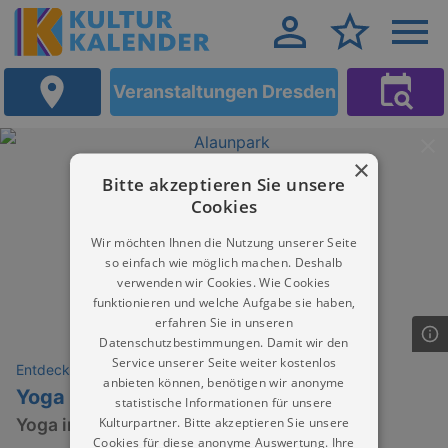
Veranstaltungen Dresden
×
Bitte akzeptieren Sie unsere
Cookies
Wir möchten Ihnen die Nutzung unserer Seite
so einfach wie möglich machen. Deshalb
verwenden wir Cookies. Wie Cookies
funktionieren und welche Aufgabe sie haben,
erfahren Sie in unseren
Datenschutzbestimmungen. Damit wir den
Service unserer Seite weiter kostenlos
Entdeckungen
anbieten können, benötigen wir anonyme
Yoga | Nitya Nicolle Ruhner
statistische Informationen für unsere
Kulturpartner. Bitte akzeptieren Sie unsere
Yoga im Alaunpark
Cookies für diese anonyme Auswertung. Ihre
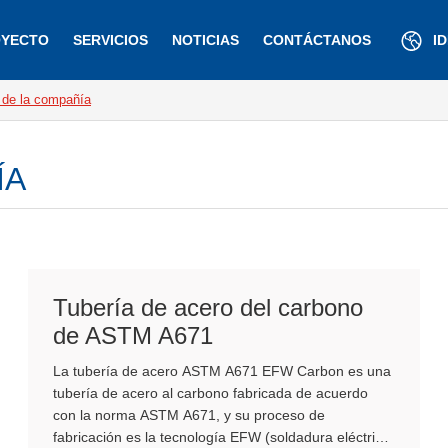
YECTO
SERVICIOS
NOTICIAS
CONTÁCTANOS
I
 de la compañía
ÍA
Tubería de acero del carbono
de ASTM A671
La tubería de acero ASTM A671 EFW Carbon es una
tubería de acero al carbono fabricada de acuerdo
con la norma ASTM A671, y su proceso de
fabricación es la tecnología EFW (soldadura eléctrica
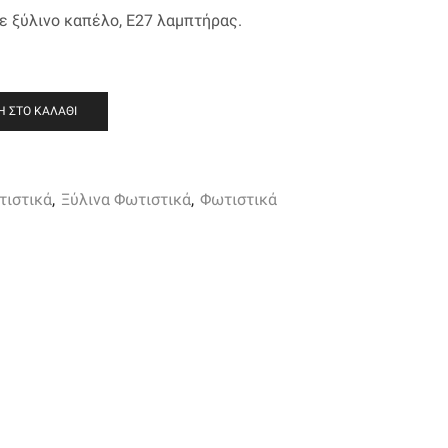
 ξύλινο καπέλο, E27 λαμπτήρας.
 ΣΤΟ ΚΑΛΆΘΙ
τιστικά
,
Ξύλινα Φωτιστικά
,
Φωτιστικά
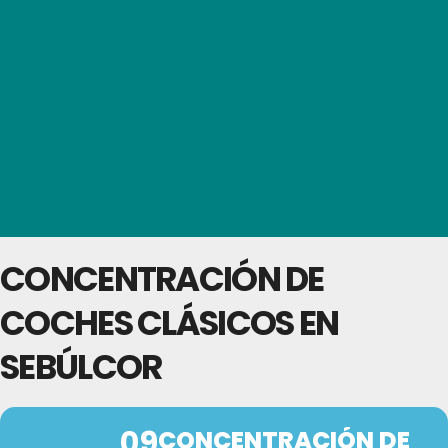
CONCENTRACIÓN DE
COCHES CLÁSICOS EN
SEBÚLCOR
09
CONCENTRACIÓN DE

************

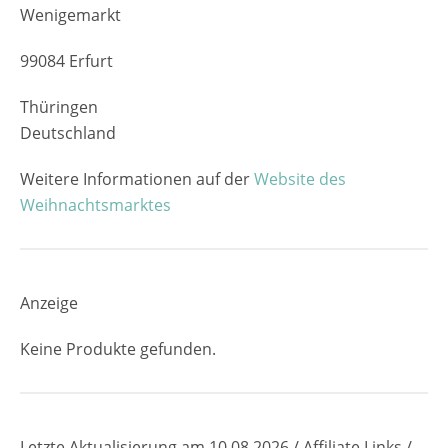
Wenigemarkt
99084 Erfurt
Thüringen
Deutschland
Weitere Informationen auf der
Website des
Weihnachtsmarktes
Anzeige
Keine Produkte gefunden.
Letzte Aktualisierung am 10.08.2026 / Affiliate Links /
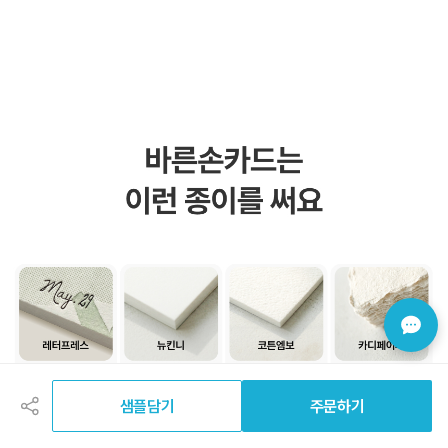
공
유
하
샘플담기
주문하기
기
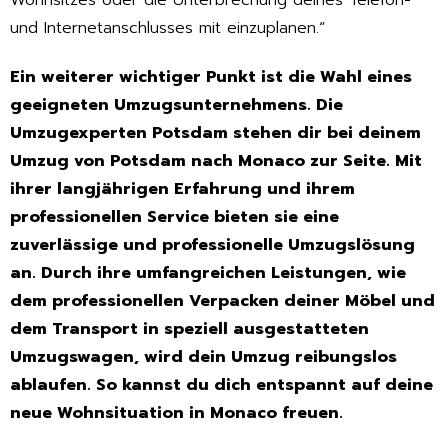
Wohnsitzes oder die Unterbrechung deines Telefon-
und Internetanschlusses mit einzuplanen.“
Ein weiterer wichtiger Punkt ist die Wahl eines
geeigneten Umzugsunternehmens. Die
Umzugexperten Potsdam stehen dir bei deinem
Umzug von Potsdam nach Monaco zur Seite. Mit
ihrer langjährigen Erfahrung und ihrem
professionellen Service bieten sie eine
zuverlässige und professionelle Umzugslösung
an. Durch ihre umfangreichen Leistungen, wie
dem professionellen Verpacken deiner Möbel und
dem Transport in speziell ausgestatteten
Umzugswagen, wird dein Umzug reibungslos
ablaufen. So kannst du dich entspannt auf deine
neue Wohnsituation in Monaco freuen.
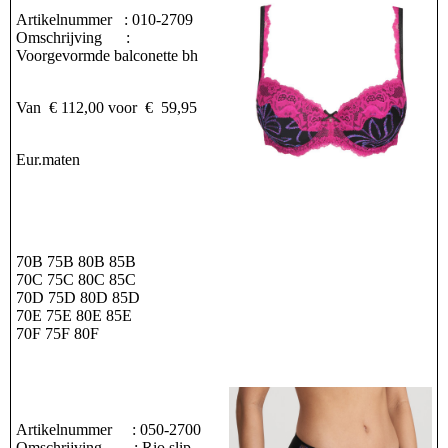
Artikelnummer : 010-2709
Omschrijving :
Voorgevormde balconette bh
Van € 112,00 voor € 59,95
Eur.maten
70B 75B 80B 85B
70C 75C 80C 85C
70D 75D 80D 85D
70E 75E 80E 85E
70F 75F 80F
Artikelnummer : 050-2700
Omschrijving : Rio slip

************

Return, unchanged, the lines that begin at the one containing "Wohnsitzes oder die" and end after the one containing "neue Wohnsituation in Monaco freuen.".

Wohnsitzes oder die Unterbrechung deines Telefon-
und Internetanschlusses mit einzuplanen.“
Ein weiterer wichtiger Punkt ist die Wahl eines
geeigneten Umzugsunternehmens. Die
Umzugexperten Potsdam stehen dir bei deinem
Umzug von Potsdam nach Monaco zur Seite. Mit
ihrer langjährigen Erfahrung und ihrem
professionellen Service bieten sie eine
zuverlässige und professionelle Umzugslösung
an. Durch ihre umfangreichen Leistungen, wie
dem professionellen Verpacken deiner Möbel und
dem Transport in speziell ausgestatteten
Umzugswagen, wird dein Umzug reibungslos
ablaufen. So kannst du dich entspannt auf deine
neue Wohnsituation in Monaco freuen.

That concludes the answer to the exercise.